▶ _TEKS BACAAN_:
****************************************
Anda masih ingat Darsem? Tentu saja bukan Darsem yang jadi Kompasianer. Tapi Darsem mantan TKW yang bekerja di Arab Saudi dan terancam hukuman pancung tahun lalu. Nasib Darsem memang sangat mujur, selain bebas dari algojo pancung karena diyatnya sebesar Rp. 4 milyar dibayar oleh Pemeribtah RI, sumbangan pemirsa TV yang sudah terlanjur terkumpul pun seluruhnya diberikan begitu saja pada Darsem. Pulang dari perantauan tanpa membawa sisa gaji, tapi menerima lebih dari Rp. 1,2 milyar dari sumbangan simpatisan, bukannya membuat Darsem lebih berhati-hati menggunakan uang yang bukan didapat dari hasil keringatnya itu.
Darsem mendadak jadi OKB. Dibangunnya rumah termewah di kampungnya, dipenuhinya sekujur tubuhnya dengan perhiasan emas, dipestakannya khitanan anaknya 3 hari 3 malam dengan mendatangkan berbagai hiburan. Seolah tanpa beban Darsem berfoya-foya dengan uang itu, sementara yang ikut menyumbangkan uangnya bahkan tidak pernah hidup semewah Darsem. Lucunya lagi, suami yang sudah meninggalkannya bersama anaknya, sehingga membuat Darsem terpaksa jadi TKW di Arab, demi melihat Darsem kembali ke kampung dan jadi OKB, suaminya pun rujuk dengannya. Ada gula, ada semut. Pepatah itu berlaku dalam kasus Darsem.
-----------------------------------------------------------
Ketika membuat tulisan tentang Siti, bocah yatim umur 7 tahun yang terpaksa berjualan bakso keliling kampung demi bertahan hidup, saya sama sekali tak pernah menyangka dampaknya akan bergulir sebegitu besar. Saya hanya berpikir : acara Orang-Orang Pinggiran (OOP) di Trans 7 ditayangkan saat sebagian orang masih berkutat dengan kemacetan jalanan sepulang kerja. Jadi banyak yang tak sempat menonton. Ada baiknya saya tulis ulang apa yang saya lihat, dengar dan rasakan setelah menonton tayangan itu. Maksud saya hanyalah sekedar mengetuk hati pembaca Kompasiana untuk bersimpati pada penderitaan bocah yang seharusnya menikmati masa kecilnya.
****************************************
▶ _BAHAN YANG TERSEDIA_:
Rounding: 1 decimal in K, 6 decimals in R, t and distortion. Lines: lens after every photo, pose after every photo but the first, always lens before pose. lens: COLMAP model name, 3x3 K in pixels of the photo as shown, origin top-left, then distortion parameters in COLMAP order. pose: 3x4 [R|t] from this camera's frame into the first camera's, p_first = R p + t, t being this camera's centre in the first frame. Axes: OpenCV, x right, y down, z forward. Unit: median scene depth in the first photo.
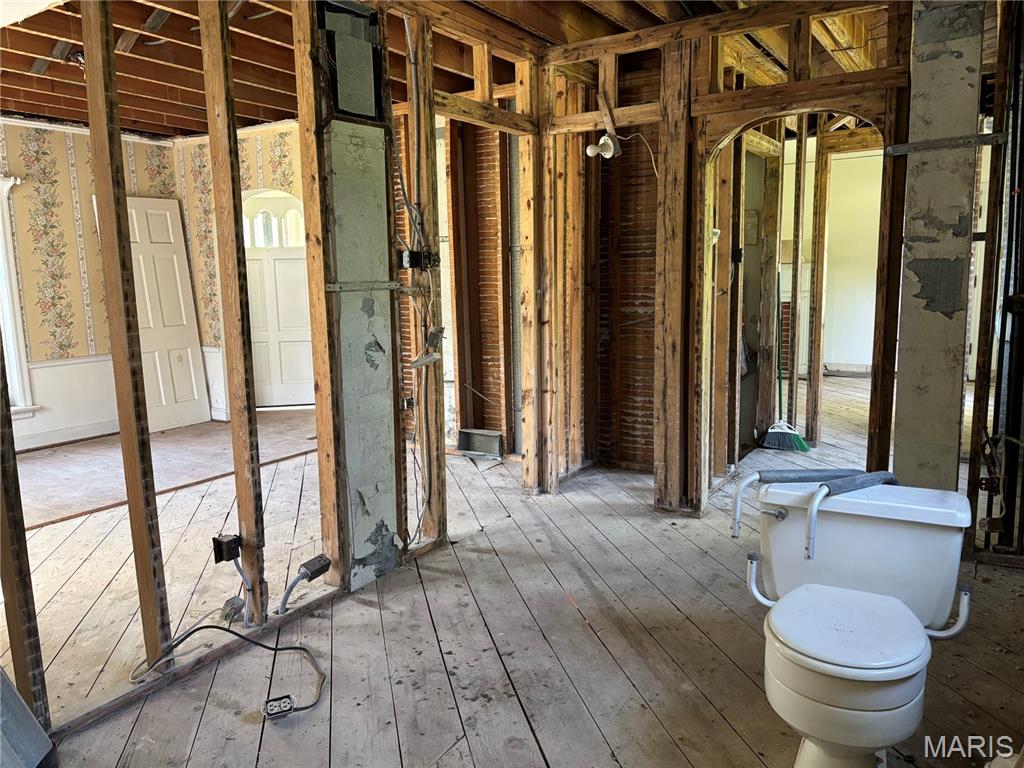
****************************************
▶ _PETUNJUK LATIHAN_:
1. Tulis ulang bagian teks bacaan yang diawali kata-kata "Darsem mendadak jadi" dan berhenti setelah "dalam kasus Darsem.", lalu ganti setiap "OKB" di dalamnya dengan "orang kaya baru".
2. Menurut teks bacaan, benarkah pernyataan berikut? Jawab ya atau tidak untuk masing-masing, disertai kutipan kata-kata yang menentukan. (a) Khitanan anak Darsem dipestakan selama tiga hari tiga malam. (b) Darsem pulang dari perantauan dengan membawa sisa gaji. (c) Siti adalah bocah yatim berumur sepuluh tahun.
Kerjakan dengan berpegang pada teks bacaan saja, bukan pada daftar.

▶ _PENYELESAIAN TUGAS_:
1.
Darsem mendadak jadi orang kaya baru. Dibangunnya rumah termewah di kampungnya, dipenuhinya sekujur tubuhnya dengan perhiasan emas, dipestakannya khitanan anaknya 3 hari 3 malam dengan mendatangkan berbagai hiburan. Seolah tanpa beban Darsem berfoya-foya dengan uang itu, sementara yang ikut menyumbangkan uangnya bahkan tidak pernah hidup semewah Darsem. Lucunya lagi, suami yang sudah meninggalkannya bersama anaknya, sehingga membuat Darsem terpaksa jadi TKW di Arab, demi melihat Darsem kembali ke kampung dan jadi orang kaya baru, suaminya pun rujuk dengannya. Ada gula, ada semut. Pepatah itu berlaku dalam kasus Darsem.

2.
(a) Ya: "dipestakannya khitanan anaknya 3 hari 3 malam".
(b) Tidak: "Pulang dari perantauan tanpa membawa sisa gaji".
(c) Tidak: "bocah yatim umur 7 tahun".